Job - Lay out as a JSON list of strings, one string per line with blank lines left out, the lines of the records from the very first one through the line containing "name author: (L.) R. Br. ex Cass.", that line included.
____________________
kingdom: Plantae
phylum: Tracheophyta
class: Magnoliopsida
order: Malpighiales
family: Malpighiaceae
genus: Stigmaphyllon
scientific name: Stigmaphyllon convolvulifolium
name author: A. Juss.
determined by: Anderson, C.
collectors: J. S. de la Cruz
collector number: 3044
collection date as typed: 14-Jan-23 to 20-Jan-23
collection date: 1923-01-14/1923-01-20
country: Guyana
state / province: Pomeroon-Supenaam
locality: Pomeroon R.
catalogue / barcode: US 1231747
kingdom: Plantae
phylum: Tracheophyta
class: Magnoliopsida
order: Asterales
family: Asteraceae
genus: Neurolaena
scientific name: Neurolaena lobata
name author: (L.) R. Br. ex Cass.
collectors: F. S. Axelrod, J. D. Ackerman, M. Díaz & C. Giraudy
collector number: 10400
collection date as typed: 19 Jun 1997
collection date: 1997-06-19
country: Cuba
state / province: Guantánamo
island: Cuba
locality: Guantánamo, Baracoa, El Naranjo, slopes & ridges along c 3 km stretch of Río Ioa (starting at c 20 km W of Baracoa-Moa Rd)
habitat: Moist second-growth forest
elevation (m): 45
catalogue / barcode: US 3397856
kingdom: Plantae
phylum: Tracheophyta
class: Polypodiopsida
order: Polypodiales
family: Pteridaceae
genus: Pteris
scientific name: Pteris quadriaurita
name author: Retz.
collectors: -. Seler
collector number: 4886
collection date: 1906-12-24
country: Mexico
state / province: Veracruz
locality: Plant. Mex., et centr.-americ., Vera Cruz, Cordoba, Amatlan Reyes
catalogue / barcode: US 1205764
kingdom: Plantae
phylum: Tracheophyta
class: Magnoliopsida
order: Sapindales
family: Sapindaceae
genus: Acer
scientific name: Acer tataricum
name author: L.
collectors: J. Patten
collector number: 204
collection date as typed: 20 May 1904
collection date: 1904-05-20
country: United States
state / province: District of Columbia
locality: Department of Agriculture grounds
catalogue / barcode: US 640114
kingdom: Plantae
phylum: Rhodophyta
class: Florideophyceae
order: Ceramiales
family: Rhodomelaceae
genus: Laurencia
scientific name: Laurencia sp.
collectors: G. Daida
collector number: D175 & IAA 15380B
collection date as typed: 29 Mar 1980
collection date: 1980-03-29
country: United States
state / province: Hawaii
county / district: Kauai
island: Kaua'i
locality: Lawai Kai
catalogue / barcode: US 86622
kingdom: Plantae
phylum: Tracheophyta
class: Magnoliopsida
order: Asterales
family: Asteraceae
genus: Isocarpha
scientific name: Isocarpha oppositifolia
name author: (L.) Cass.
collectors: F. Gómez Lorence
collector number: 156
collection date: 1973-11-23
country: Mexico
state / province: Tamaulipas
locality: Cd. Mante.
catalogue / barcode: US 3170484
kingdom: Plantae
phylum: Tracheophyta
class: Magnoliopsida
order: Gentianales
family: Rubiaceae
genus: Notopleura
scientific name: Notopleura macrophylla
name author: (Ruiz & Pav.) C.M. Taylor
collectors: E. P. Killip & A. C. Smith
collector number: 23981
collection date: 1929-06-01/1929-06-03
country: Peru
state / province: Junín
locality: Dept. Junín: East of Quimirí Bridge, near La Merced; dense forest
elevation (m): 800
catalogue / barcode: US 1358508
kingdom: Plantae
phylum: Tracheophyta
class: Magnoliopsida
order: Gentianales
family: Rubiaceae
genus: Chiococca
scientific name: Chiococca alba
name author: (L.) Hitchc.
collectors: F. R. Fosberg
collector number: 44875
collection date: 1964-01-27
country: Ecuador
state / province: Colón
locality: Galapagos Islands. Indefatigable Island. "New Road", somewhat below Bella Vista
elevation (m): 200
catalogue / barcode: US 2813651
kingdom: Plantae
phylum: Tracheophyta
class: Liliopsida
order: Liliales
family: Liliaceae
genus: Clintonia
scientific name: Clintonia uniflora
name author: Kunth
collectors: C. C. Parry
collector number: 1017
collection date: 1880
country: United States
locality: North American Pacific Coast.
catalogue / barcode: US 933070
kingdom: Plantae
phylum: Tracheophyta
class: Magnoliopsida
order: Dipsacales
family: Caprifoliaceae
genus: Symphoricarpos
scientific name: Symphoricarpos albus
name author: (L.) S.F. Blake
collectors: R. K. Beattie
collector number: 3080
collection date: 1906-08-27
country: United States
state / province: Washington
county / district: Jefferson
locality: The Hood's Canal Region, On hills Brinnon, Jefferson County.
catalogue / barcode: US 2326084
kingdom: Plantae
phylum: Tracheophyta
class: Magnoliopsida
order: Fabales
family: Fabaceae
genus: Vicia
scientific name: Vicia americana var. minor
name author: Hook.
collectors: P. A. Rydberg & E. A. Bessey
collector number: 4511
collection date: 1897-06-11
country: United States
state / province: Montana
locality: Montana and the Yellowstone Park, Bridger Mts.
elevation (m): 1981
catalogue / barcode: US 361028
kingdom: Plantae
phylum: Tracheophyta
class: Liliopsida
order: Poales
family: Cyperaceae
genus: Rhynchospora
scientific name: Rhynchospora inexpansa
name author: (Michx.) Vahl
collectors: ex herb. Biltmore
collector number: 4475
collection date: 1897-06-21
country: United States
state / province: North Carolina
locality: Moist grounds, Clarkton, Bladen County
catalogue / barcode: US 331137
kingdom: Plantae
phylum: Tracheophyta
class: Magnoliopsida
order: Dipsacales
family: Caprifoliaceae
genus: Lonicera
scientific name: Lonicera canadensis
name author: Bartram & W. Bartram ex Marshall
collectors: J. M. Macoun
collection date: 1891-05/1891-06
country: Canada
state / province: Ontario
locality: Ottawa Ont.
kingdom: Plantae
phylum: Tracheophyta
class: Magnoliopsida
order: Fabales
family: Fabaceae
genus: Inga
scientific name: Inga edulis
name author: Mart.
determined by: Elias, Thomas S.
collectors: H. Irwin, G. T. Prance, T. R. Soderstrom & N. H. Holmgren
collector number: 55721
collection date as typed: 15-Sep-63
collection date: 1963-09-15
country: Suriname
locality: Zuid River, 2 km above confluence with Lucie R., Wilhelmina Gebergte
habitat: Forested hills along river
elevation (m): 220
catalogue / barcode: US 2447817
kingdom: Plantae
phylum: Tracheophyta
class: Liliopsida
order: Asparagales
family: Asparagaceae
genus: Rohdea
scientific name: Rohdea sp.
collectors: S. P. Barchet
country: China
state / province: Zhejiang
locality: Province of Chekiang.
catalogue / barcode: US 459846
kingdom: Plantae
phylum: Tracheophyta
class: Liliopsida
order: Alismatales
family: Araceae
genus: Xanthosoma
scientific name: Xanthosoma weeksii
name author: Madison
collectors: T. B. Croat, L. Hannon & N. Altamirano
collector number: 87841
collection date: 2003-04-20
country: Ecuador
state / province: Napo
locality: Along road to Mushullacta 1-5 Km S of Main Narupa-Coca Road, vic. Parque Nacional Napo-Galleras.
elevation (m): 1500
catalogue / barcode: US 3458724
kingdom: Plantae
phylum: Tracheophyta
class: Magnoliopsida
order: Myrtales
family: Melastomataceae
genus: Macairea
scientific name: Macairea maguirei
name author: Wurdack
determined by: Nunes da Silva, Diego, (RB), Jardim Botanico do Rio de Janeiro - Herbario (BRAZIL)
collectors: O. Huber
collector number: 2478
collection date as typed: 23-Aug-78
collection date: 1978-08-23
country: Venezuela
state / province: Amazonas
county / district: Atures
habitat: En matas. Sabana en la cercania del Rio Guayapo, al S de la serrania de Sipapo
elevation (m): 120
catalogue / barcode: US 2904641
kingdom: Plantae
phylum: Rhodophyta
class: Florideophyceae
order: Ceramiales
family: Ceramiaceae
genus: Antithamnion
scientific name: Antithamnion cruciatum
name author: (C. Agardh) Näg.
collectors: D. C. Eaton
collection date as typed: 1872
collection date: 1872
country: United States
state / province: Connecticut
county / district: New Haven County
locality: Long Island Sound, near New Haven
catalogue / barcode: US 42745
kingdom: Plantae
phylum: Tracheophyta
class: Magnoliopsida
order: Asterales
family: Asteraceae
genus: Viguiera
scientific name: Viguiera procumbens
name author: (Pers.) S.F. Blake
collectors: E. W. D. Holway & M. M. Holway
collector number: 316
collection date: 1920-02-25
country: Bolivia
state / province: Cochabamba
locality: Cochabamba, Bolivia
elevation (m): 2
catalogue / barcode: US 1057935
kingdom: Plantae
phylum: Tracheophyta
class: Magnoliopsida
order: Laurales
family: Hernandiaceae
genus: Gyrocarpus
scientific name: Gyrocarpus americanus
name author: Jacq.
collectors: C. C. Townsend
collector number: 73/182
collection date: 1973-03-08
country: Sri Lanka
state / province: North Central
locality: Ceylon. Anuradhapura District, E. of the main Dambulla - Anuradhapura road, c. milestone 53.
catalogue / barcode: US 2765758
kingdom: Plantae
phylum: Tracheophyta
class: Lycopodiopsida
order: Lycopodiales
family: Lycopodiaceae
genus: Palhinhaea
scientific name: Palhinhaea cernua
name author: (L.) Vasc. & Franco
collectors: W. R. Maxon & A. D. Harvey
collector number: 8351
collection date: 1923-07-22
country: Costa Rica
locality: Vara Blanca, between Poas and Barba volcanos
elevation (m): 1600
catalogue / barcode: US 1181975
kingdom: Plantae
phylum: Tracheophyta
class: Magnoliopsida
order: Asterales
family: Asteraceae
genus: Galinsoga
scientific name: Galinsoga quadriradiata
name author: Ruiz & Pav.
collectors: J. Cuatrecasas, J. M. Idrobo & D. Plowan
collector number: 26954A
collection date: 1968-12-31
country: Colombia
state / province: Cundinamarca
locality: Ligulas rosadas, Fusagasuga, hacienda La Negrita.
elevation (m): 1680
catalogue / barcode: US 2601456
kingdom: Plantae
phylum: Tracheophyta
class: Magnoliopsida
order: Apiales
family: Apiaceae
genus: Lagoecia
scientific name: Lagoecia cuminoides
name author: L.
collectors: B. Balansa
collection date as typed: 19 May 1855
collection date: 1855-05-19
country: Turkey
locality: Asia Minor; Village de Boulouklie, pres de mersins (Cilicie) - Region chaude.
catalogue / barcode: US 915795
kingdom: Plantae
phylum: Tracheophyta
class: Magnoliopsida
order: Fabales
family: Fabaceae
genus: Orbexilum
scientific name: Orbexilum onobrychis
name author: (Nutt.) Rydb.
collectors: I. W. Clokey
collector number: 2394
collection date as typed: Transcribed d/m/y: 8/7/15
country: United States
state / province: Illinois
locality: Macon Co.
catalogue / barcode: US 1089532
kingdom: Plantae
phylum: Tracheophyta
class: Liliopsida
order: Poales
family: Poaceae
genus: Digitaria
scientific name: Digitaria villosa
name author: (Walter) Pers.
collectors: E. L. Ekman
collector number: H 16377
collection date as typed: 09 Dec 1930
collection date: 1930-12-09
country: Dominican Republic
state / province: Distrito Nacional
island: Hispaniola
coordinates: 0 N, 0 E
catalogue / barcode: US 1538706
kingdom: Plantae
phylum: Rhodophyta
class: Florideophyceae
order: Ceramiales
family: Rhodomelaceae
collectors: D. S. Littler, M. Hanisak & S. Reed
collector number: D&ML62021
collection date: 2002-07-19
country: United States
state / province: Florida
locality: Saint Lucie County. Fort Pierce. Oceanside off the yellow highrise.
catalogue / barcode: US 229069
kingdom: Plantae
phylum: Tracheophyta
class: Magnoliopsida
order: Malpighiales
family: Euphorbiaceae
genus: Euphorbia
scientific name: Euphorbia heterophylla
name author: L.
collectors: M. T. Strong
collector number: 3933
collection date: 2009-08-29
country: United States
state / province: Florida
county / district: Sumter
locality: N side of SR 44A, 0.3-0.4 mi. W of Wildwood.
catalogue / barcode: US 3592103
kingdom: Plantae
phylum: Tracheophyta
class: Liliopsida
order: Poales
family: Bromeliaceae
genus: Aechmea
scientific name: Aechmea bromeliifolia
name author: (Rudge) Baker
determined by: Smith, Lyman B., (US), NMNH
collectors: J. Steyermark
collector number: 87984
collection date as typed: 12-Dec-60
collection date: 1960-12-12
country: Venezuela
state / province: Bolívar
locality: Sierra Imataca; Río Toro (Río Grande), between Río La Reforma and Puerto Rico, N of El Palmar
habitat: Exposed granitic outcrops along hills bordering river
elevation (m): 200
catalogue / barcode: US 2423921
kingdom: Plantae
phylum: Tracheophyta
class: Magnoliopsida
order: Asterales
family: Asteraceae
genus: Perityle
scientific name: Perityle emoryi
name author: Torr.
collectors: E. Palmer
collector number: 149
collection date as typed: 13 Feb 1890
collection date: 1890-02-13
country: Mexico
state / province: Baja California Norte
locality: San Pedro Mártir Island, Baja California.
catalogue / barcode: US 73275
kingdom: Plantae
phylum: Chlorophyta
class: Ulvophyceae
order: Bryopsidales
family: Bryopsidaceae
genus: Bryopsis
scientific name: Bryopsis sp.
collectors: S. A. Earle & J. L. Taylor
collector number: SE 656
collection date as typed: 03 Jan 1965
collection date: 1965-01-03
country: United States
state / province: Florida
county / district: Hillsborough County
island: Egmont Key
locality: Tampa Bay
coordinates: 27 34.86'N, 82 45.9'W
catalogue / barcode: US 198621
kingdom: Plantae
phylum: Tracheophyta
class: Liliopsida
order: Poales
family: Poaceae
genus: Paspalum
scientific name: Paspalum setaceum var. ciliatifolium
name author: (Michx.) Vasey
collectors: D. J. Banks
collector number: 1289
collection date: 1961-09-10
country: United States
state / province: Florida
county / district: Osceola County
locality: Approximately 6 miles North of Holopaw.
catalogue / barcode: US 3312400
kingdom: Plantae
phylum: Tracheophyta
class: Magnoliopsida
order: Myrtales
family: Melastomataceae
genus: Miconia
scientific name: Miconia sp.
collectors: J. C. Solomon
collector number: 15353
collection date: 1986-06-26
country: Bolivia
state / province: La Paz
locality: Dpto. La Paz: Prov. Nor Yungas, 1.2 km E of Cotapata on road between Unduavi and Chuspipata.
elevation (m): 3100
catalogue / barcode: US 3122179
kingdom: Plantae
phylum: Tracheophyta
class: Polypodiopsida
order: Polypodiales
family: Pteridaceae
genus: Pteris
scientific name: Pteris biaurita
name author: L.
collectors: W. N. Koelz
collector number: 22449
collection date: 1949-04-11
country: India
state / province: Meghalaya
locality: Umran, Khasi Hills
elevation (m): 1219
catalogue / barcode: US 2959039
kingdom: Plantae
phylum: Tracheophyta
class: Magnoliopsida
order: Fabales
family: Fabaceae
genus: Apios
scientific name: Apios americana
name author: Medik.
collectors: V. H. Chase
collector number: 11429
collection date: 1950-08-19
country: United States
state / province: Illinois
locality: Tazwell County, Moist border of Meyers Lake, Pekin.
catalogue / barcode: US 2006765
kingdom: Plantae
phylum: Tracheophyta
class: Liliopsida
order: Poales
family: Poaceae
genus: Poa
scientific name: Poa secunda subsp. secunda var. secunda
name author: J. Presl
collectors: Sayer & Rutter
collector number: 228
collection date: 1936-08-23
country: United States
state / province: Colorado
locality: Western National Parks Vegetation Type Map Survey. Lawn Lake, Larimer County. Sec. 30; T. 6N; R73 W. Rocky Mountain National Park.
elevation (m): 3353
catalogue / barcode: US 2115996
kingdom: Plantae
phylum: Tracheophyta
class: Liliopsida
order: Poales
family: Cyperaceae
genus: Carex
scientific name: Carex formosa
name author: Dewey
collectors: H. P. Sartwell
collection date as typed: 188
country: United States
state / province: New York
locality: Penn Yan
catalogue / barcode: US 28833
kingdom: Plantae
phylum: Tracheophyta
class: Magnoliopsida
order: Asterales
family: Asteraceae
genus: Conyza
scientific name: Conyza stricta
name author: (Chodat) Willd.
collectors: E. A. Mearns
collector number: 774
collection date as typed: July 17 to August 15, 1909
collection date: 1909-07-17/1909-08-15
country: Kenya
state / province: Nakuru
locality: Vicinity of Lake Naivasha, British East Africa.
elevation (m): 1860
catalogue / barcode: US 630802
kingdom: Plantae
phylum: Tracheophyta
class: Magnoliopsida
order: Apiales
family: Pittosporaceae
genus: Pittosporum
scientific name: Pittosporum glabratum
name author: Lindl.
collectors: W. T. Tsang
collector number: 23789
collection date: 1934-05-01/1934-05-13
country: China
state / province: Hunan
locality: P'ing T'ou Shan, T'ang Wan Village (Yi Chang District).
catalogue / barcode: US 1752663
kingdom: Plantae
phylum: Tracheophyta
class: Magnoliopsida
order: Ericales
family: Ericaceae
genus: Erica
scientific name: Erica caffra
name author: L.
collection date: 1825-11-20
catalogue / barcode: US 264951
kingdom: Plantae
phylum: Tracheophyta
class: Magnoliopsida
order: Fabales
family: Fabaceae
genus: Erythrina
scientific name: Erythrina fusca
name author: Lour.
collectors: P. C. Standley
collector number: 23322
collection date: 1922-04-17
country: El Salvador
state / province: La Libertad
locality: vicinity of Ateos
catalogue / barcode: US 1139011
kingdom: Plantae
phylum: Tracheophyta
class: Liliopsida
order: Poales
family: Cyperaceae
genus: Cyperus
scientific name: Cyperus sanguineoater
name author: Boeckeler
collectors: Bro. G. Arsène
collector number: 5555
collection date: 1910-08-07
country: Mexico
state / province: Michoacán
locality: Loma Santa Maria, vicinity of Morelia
____________________
Output -
[
  "kingdom: Plantae",
  "phylum: Tracheophyta",
  "class: Magnoliopsida",
  "order: Malpighiales",
  "family: Malpighiaceae",
  "genus: Stigmaphyllon",
  "scientific name: Stigmaphyllon convolvulifolium",
  "name author: A. Juss.",
  "determined by: Anderson, C.",
  "collectors: J. S. de la Cruz",
  "collector number: 3044",
  "collection date as typed: 14-Jan-23 to 20-Jan-23",
  "collection date: 1923-01-14/1923-01-20",
  "country: Guyana",
  "state / province: Pomeroon-Supenaam",
  "locality: Pomeroon R.",
  "catalogue / barcode: US 1231747",
  "kingdom: Plantae",
  "phylum: Tracheophyta",
  "class: Magnoliopsida",
  "order: Asterales",
  "family: Asteraceae",
  "genus: Neurolaena",
  "scientific name: Neurolaena lobata",
  "name author: (L.) R. Br. ex Cass."
]